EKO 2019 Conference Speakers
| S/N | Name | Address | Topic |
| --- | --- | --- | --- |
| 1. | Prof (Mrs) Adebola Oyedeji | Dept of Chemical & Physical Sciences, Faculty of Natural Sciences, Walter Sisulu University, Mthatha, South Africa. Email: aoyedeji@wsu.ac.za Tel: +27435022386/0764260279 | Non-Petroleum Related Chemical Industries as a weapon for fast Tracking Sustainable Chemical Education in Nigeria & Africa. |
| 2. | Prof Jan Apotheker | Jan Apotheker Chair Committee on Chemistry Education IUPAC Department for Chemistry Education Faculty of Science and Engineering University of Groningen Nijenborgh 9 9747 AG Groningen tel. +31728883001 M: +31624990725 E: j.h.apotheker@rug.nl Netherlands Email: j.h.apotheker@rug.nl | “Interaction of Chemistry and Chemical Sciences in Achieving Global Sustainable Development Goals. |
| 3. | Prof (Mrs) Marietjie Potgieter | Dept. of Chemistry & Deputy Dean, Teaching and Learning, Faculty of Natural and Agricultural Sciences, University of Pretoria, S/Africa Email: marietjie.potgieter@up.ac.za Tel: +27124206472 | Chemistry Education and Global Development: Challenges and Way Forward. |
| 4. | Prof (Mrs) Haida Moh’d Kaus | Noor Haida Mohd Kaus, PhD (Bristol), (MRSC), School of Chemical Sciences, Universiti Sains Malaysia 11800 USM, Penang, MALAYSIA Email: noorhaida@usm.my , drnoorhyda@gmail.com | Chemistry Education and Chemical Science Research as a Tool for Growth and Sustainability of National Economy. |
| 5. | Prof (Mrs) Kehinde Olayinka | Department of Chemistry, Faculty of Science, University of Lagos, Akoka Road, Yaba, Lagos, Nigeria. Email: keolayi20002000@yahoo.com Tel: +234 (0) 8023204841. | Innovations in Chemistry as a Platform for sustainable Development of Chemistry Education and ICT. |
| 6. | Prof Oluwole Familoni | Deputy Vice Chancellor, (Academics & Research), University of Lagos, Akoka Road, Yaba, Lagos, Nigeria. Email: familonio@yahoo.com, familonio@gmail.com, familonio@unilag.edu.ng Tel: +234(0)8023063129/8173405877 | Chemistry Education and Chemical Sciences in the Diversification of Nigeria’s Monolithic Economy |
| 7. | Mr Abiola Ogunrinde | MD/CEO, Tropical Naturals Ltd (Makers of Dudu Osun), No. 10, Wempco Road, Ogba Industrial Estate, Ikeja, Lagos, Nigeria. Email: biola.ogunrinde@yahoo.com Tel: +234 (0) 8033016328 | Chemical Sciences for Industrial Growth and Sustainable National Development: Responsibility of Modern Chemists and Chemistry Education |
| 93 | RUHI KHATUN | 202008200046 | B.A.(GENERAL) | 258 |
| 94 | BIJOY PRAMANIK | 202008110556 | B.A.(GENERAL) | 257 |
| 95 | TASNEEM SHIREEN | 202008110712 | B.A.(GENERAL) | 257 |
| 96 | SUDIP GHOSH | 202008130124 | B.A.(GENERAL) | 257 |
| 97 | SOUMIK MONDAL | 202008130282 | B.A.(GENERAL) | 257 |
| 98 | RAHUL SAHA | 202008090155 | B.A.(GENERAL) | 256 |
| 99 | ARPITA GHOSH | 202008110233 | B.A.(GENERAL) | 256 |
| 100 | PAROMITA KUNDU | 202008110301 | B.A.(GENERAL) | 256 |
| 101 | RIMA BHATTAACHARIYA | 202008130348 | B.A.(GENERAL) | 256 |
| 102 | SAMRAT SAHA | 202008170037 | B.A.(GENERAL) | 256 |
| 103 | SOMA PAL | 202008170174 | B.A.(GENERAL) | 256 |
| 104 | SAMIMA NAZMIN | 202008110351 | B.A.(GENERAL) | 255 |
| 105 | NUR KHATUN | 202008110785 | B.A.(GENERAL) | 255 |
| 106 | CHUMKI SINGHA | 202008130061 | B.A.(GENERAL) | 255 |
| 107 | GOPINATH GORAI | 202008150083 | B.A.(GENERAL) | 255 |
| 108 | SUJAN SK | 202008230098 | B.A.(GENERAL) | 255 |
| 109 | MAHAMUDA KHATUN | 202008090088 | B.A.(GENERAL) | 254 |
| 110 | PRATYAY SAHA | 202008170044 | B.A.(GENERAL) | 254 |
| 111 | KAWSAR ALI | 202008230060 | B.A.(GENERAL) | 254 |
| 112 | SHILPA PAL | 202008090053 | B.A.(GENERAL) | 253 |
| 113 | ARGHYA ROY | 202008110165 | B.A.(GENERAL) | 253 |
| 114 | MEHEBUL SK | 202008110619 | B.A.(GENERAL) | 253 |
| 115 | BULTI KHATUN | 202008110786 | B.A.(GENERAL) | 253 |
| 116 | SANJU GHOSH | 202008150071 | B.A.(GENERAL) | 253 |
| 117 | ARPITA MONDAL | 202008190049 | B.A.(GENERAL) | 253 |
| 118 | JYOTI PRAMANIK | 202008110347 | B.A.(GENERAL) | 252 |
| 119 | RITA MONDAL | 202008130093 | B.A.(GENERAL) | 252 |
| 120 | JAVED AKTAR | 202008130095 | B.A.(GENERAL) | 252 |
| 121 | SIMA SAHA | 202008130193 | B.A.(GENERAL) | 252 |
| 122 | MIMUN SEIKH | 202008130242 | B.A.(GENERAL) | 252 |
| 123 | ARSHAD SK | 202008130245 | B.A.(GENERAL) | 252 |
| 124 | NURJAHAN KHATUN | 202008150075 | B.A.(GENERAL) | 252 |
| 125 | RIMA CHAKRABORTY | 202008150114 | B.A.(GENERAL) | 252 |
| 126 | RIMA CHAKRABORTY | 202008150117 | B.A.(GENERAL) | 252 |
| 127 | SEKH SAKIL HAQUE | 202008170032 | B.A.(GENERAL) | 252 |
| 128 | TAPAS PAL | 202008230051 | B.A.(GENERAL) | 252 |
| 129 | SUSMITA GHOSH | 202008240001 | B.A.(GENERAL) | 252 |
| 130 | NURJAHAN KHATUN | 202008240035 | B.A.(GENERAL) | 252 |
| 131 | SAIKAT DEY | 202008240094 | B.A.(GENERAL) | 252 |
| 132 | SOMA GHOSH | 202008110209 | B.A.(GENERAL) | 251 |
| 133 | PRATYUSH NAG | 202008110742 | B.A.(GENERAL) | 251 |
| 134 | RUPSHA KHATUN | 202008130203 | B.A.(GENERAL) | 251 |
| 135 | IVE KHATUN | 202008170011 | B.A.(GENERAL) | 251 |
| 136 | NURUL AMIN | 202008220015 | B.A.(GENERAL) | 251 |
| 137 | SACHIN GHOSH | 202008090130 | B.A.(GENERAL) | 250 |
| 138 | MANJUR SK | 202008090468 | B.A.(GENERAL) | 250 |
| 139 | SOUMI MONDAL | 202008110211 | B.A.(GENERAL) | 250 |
■ ■ ■
Copy all lines from the data that hold the word "CHAKRABORTY".

| 125 | RIMA CHAKRABORTY | 202008150114 | B.A.(GENERAL) | 252 |
| 126 | RIMA CHAKRABORTY | 202008150117 | B.A.(GENERAL) | 252 |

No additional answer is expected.